Archived from The Magdalene Review on Sunday 18 December 2005:
I spent much of last night sorting through crucifixion, deposition, and entombment images at the Web Gallery of Art. A number of weeks ago I came across a reference in Walter Lowrie’s book, Art in the Early Church to a figure called an orant. This is a figure, usually female, who stands in a very specific attitude of prayer in Christian art; her arms out to her sides, slightly bent, her hands held with palms forward.
It occurred to me that Mary Magdalene occasionally appears in a similar stance in some Passion images, so I thought I’d check it out. I came up with a long list of images in which Mary Magdalene, or one of the other Marys, is in the classical orant stance or in some other attitude of prayer. Incidentally, my memory was poor; in fact, most of the images on my list feature someone other than Mary Magdalene in the pose in question.
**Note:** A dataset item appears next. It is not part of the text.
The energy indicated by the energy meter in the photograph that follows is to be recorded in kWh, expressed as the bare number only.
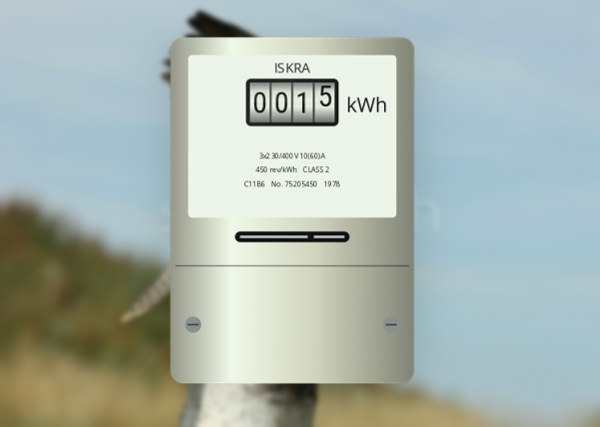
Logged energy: 15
Rogier van der Weyden created some of the most interesting pieces on my list; his work shows an evolution toward a rather peculiar prayer stance in crucifixion, deposition and entombment scenes. In one of his works, John is shown in a variation of this position, the only example (out of those I looked at) of a male in such a posture in one of the three scenes I noted.
Alternate prayer stances aside, the classical orant pose is usually assumed to be a gesture of extreme grief in images of the crucifixion, deposition and entombment. In some cases, this is unmistakable because of a mournful grimace or other facial contortion that gives the viewer an indication of profound emotional distress. However, given the frequency of other kinds of clearly prayerful poses by the same figures, it seems reasonable to wonder if, when the “arms up” gesture appears on a Mary who looks otherwise calm, the stance is intended to convey an attitude of prayer.